KUALA LUMPUR, Sept 20 — Deputy Education Minister Datuk Mohd Puad Zarkashi said the government will push forward in educating parents on how to prevent, overcome and correct symptoms of homosexuality in children.
But he told The Malaysian Insider today that there will be no published guidelines to identify gay and lesbian traits, saying that the Education Ministry was not involved in hosting the “Parents Handling LGBT Issues” seminars including one he launched in Kedah earlier today.
Mohd Puad (picture) did not however elaborate on what the government would do to “correct” or “prevent” homosexuality.
Gender equality advocates have attacked Putrajaya for sending the wrong message about sexuality and social conformity by endorsing controversial “guidelines” aimed at helping parents recognise “symptoms” of homosexuality in children.
The groups had demanded the federal government retract its endorsement, saying the descriptions are misleading and may lead to discrimination against the lesbian, gay, bisexual and transgender (LBGT) community.
Putrajaya had reportedly endorsed a list of identifiable gay and lesbian traits that was distributed to schools and parents, published by the Yayasan Guru Malaysia Bhd and Putrajaya Consultative Council of Parents and Teachers Associations.
The guidelines are ostensibly aimed at preventing the “spread” of the phenomenon among teenagers, especially students, according to media reports last week.
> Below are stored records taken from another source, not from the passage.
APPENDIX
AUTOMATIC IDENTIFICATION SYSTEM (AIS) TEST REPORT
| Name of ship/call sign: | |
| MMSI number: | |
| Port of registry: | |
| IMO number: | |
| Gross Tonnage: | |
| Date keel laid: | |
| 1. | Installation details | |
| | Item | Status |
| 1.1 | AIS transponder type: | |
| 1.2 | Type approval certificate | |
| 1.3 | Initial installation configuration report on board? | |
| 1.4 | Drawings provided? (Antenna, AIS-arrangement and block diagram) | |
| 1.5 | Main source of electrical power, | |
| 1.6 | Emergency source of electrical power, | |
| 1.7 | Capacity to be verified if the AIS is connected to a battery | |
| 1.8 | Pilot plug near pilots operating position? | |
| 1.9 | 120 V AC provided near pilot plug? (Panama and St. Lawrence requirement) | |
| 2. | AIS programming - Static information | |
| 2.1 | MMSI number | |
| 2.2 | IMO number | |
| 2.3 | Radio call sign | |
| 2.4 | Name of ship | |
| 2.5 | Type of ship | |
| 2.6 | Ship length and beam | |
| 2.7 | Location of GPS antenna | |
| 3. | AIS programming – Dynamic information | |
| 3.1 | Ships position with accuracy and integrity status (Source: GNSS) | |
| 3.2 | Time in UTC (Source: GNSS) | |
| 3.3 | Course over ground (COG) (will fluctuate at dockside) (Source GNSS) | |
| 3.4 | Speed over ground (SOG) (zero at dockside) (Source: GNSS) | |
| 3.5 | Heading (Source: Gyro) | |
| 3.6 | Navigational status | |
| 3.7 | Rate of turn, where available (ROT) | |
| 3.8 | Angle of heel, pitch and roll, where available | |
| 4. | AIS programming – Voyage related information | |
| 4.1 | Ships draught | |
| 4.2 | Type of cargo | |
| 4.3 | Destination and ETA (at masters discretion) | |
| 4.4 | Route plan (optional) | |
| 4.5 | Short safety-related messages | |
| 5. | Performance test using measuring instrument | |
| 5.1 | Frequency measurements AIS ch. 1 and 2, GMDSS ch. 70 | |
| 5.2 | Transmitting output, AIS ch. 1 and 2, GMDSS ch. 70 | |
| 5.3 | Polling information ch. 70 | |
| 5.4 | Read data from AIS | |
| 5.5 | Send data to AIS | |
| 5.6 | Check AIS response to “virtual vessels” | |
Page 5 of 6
Education Ministry officials had subsequently denied endorsing the list, which says that gay men have muscular bodies and like to show off by wearing V-neck and sleeveless clothes, prefer tight and light-coloured clothing, are attracted to men and like to carry big handbags similar to those used by women.
Lesbians are said to be attracted to women, like to eat, sleep and hang out in the company of other women and have no affection for men.
“There are no such published guidelines and I was only invited to officiate these events by the non-government organisations involved,” said Mohd Puad today.
“We in the Ministry of Education look at this LGBT issue seriously, and all we wish to do is to educate people, parents especially, on how to overcome this issue, how to prevent it as well as early corrective measures,” he said.
He added that these seminars were “not an attack” on the LGBT community in Malaysia.